Did The Irish Famine Teach Us Nothing? Poem by John F. McCullagh

Did The Irish Famine Teach Us Nothing?



Would the Famine have happened if the Irish were armed?
Not with staves and pitchforks but with rifles and bombs.
Would all of their grain and their British bound beef
Been kept there in Ireland to give them relief?

We were serfs of a sort, slaves in our own land.
Against British oppression we had no chance to stand.
When our substance crop failed the rapacious landlord
Seized our pitiful homesteads and made them sheepfolds.

With the green grass of Ireland their final repast
Irish died by the thousands and their deaths weren't fast.
Hunger, like Cancer, gnaws a man to the bone
They lie now in mass graves without even a stone.

The poor Irish Catholic was a man with no rights.
No wood for his coffin; No oil for his lights.
What "relief" was provided was cause for despair
as the hungry and the dying built roads to nowhere.

The coffin ships sailed and the old women weep.
Some took the soup and renounce their belief.
Such a strange Famine; it boggles the mind
That food was exported- it was sure genocide.

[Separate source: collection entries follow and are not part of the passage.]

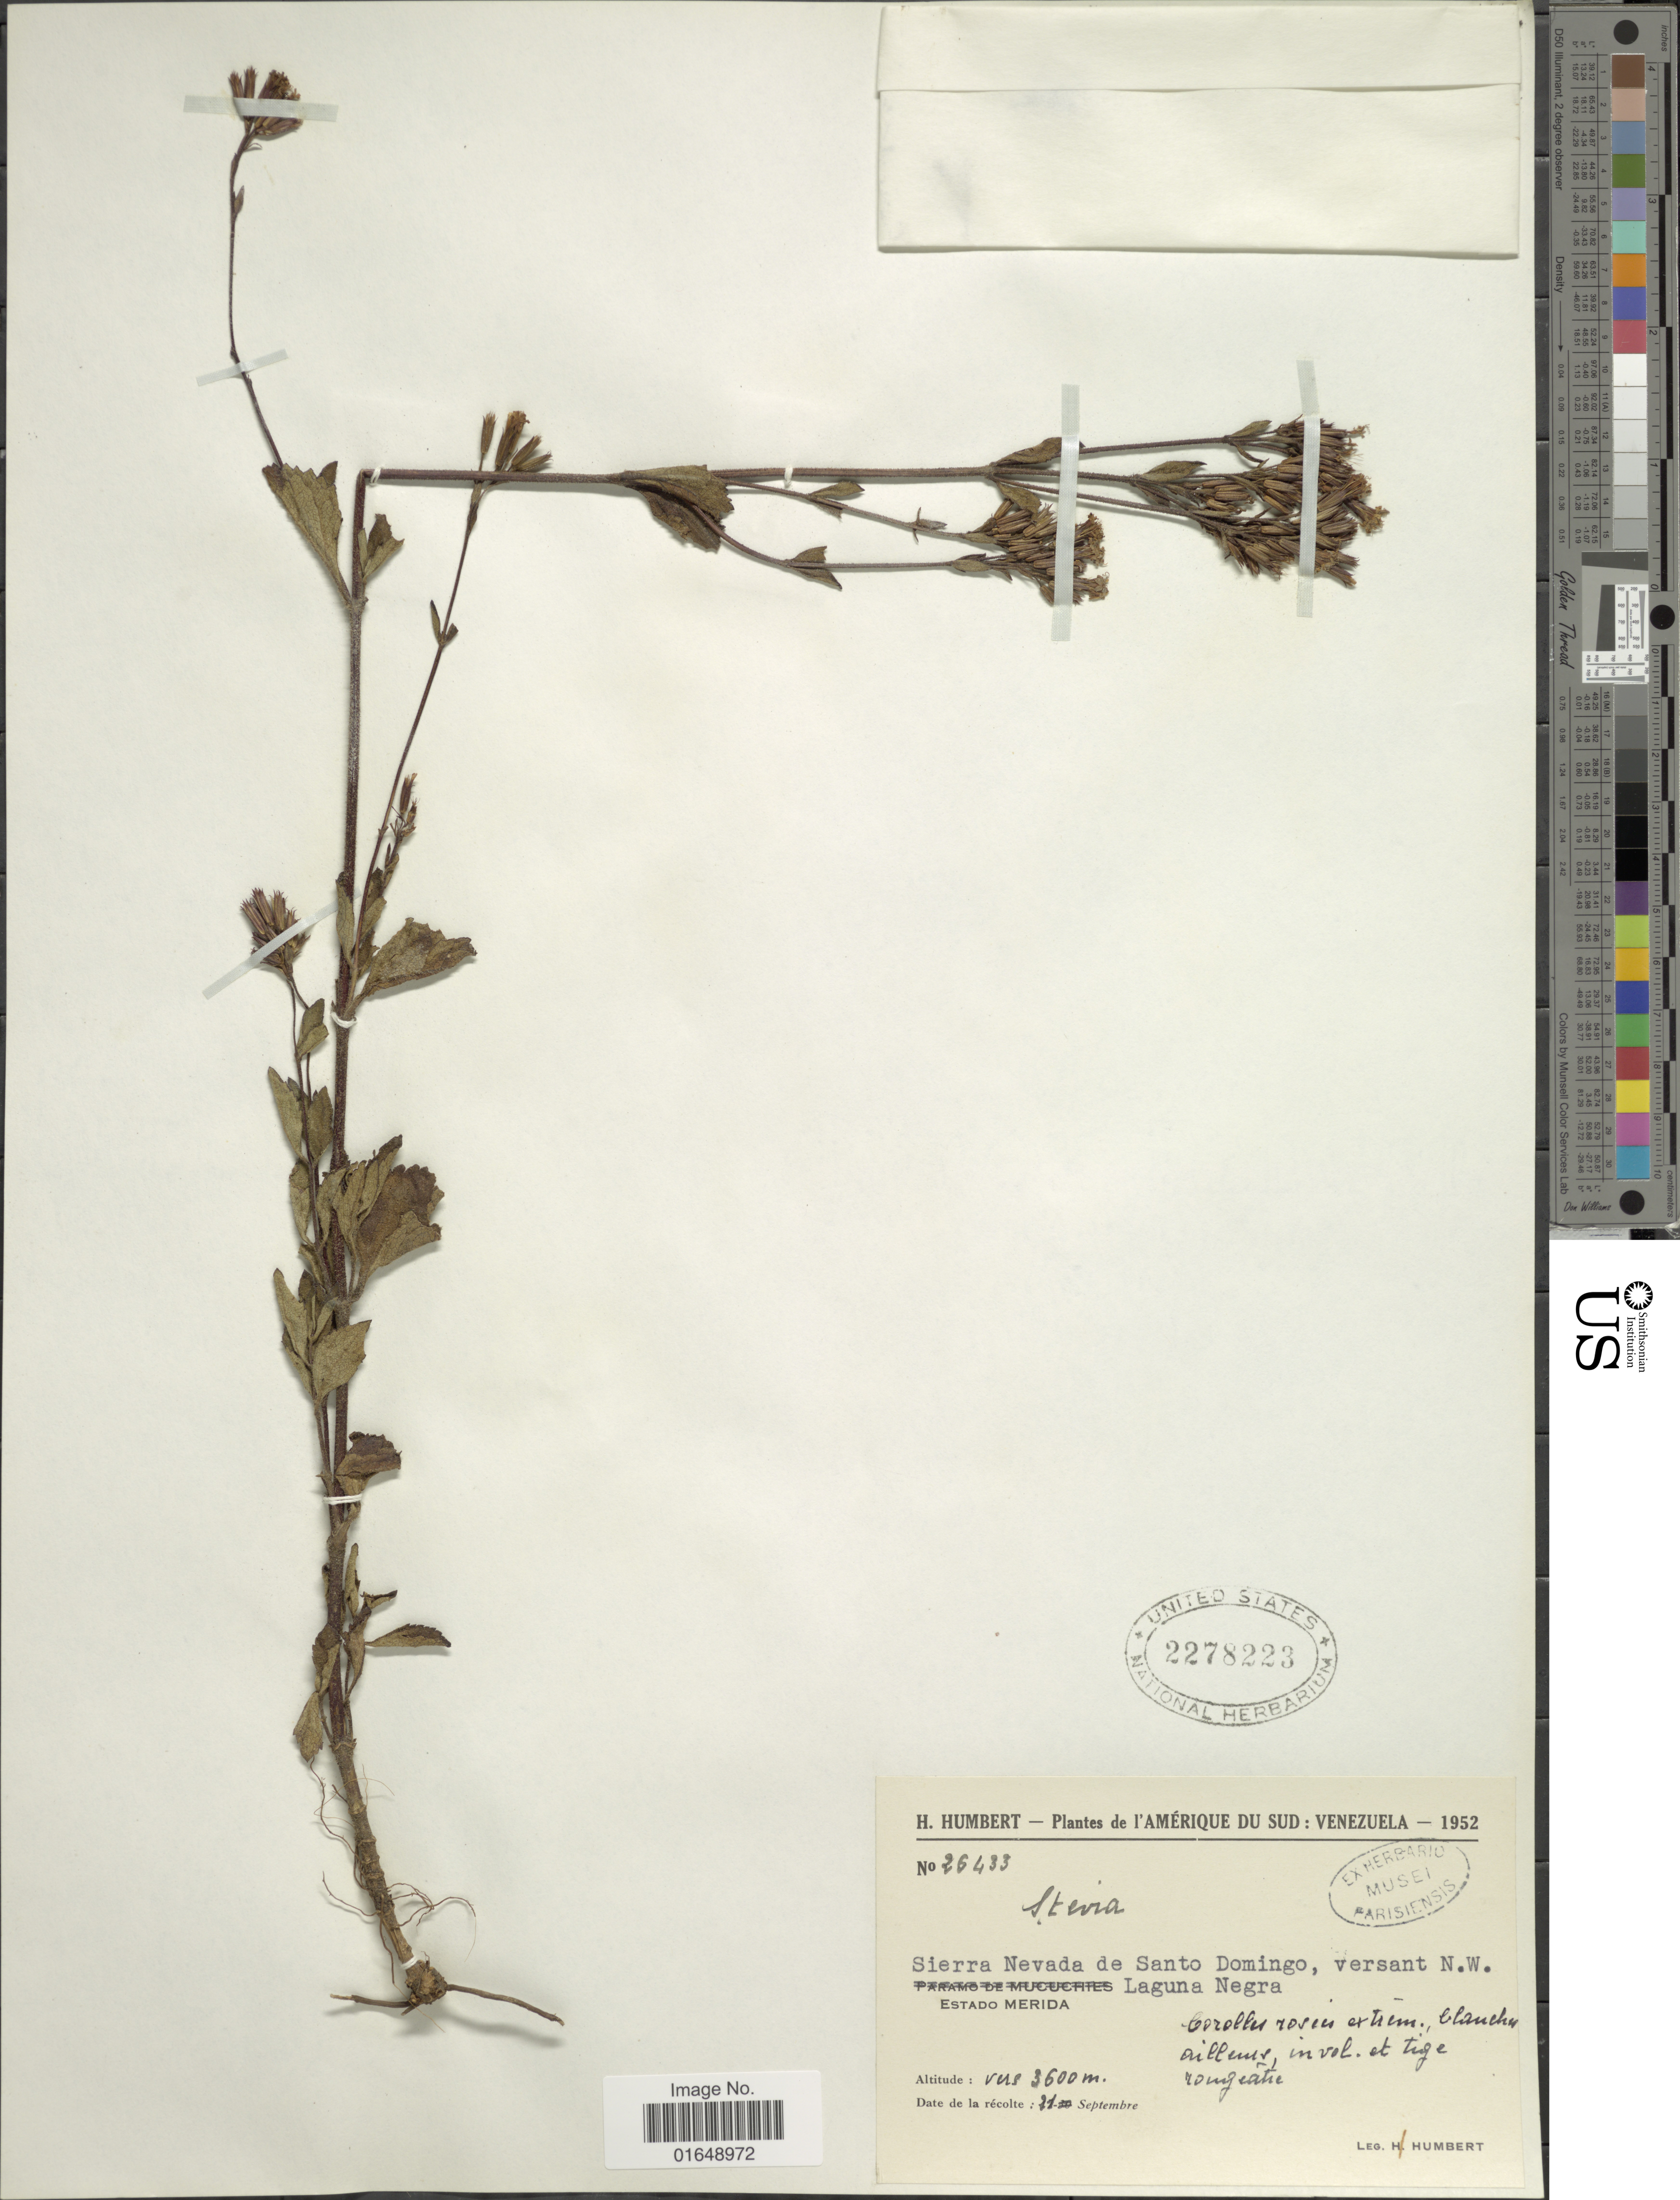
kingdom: Plantae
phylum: Tracheophyta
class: Magnoliopsida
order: Asterales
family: Asteraceae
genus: Stevia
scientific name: Stevia sp.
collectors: H. Humbert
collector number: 26433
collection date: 1952-09-21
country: Venezuela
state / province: Mérida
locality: Sierra Nevade de Santo Domingo, versant N.W. Laguna Negra.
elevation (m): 3600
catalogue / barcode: US 2278223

Then we had no rights they were bound to respect.
Their might gave them right to extort and collect.
We were then subject to their whim and decree
Till we learned to fight back and we made ourselves free.

Tuesday, October 3, 2017
Topic(s) of this poem: history,ireland
POET'S NOTES ABOUT THE POEM
Note:
Victorian Britain took the occasion of the Irish potato famine to crush a subject people. Poor Irish tenant farmers were forced off the land and their hovels were destroyed while their absentee British landlords continued to export food from the island to the Empire.